Civil Rights Lessons Mixed With a Cool Read from Nic Stone

A cool read for young readers to discover information about civil rights issues from the past
A cool read for young readers to discover information about civil rights issues from the past | Source

Ride Along With Scoob and His Grandma to Learn About Race Relations From the Past

Best-selling author Nic Stone's Clean Getaway is a must-have for young readers who are sometimes reluctant to learn about history. The Civil Rights Era is an important historical concept for children to learn in order to walk into the future with good race relations. This fun read has all the elements of a book that will draw in young readers with adventure, travel, and relationships with family. Many young readers are members of an interracial family in our society today. Scoob has a white grandma and young readers will be delighted to engage in a story with characters that they might be able to relate to.

Spring vacation is here and Scoob is not looking forward to the boredom that this will bring for him. He is on house arrest for some trouble in school and spring vacation will not be the spring break that he imagined. He is excited when Grandma comes up with an adventurous idea. How about a road trip to the South to learn about the past racial relations in our country and how things might be different now. Scoob has no idea about the racial relations of the past. He just knows that he has a white grandma and his grandfather is African-American. His grandmother was supposed to make this trip with Grandpa, but because of their interracial marriage, this was not possible. Scoob is excited to have the opportunity.

Grandma is ready to travel with her prized possession of the Green Book. Important sites in the South are listed with important facts about how these sites are connected to the Civil Rights Era. Their first stop in Alabama presents the first opportunity for Scoob to begin learning things that he never imagined. A lot of facts are disturbing, but they are presented in the story as part of the learning adventure. Scoob and his grandma visit Memphis, Jackson, Mississippi, Houston and Dallas on their tour of the South. Stone mixes history with adventure and presents engaging opportunities for young readers to create conversations about racial relations in their world today. The title has a connection to Scoob's grandma's strange behavior while on their travels. Did she have a reason for changing the license plate on her van? The conclusion explains the title.

Clean Getaway was published by Crown Books for Young Readers, a division of Penguin/Random House and is recommended for ages 8-12. It has an ISBN of 978-1-9848-9297-3.
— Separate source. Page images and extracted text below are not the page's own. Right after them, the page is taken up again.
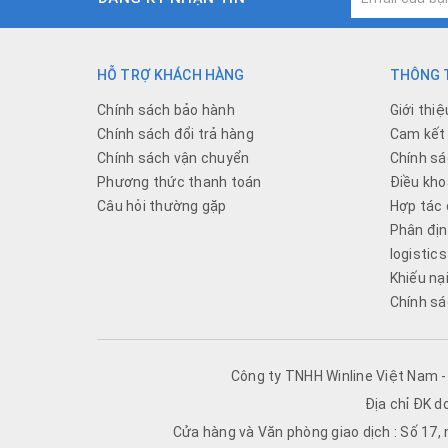
HỖ TRỢ KHÁCH HÀNG
THÔNG T
Chính sách bảo hành
Giới thiệ
Chính sách đổi trả hàng
Cam kết 
Chính sách vận chuyển
Chính sá
Phương thức thanh toán
Điều kho
Câu hỏi thường gặp
Hợp tác 
Phân địn
logistics
Khiếu nạ
Chính sá
Công ty TNHH Winline Việt Nam 
Địa chỉ ĐK d
Cửa hàng và Văn phòng giao dịch : Số 17,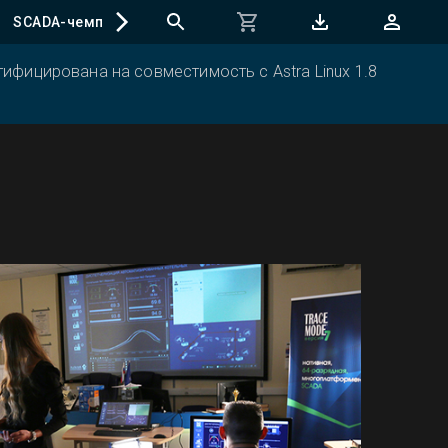
SCADA-чемпионат
ифицирована на совместимость с Astra Linux 1.8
Black and White Illustrations Add Interest to Scoob's Story

Scoob has a white grandma
Scoob has a white grandma | Source

Bring Clean Getaway to the Classroom for Valuable History Lessons in Race Relations

Nic Stone's Clean Getaway can be a valuable tool for teachers who teach history with past race relations as a part of the curriculum. Chapter books are a great way to engage students in reading and teachers will want to add this one to the classroom library.
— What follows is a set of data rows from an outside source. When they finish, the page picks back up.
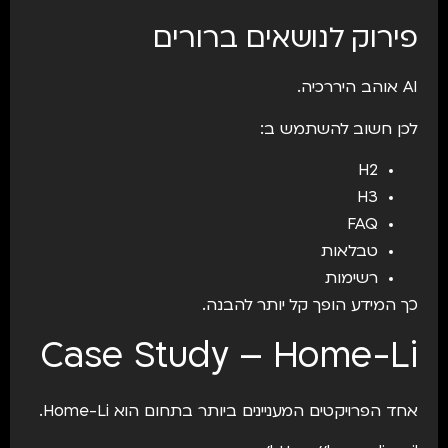
פירוק לנושאים ברורים
AI אוהב היררכיה.
לכן חשוב להשתמש ב:
H2
H3
FAQ
טבלאות
רשימות
כך המידע הופך קל יותר להבנה.
Case Study – Home-Li
אחד הפרויקטים המעניינים ביותר בתחום הוא Home-Li.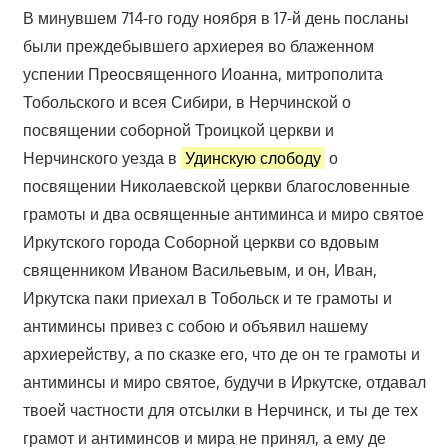
В минувшем 714-го году ноября в 17-й день посланы
были преждебывшего архиерея во блаженном
успении Преосвященного Иоанна, митрополита
Тобольского и всея Сибири, в Нерчинской о
посвящении соборной Троицкой церкви и
Нерчинского уезда в
Удинскую слободу
о
посвящении Николаевской церкви благословенные
грамоты и два освященные антиминса и миро святое
Иркутского города Соборной церкви со вдовым
священником Иваном Васильевым, и он, Иван,
Иркутска паки приехал в Тобольск и те грамоты и
антиминсы привез с собою и объявил нашему
архиерейству, а по сказке его, что де он те грамоты и
антиминсы и миро святое, будучи в Иркутске, отдавал
твоей частности для отсылки в Нерчинск, и ты де тех
грамот и антиминсов и мира не принял, а ему де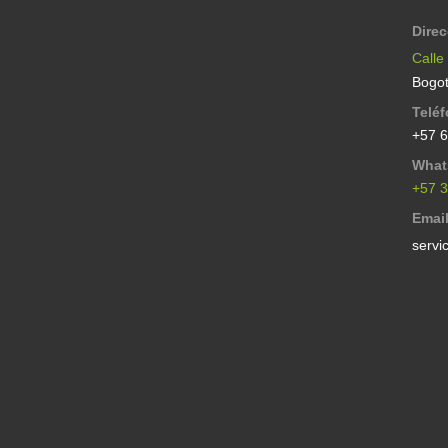
Dire
Calle
Bogot
Telé
+57 
What
+57 
Emai
servi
*Read a few chapters each day to engage students in Scoob's story. How many students have taken a road trip to the South? Have a globe available for students to locate the states that make up the South.

*Call attention to the fact that Scoob has a white grandma. Take a class poll of students in the class or your school who are part of an interracial family. This can open interesting conversations for the students.
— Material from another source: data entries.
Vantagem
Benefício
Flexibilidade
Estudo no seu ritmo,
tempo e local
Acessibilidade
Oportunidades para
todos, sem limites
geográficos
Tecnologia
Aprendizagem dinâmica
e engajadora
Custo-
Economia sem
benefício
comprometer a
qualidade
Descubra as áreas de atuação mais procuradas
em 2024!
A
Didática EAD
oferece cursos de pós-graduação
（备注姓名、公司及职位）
*Assign groups of students to each place that Scoob and his grandma visit. Assign a group project to report on the importance of sites in the racial history of our country that they visit. Some facts may be disturbing to students.

*Engage students in a conversation about events from the past with race relations that they find disturbing. Why do they think these events happened in the past in our country.

*Take a class poll of students who feel that race relations are better now and students who feel that we still have a long way to go to solve racial issues in our country.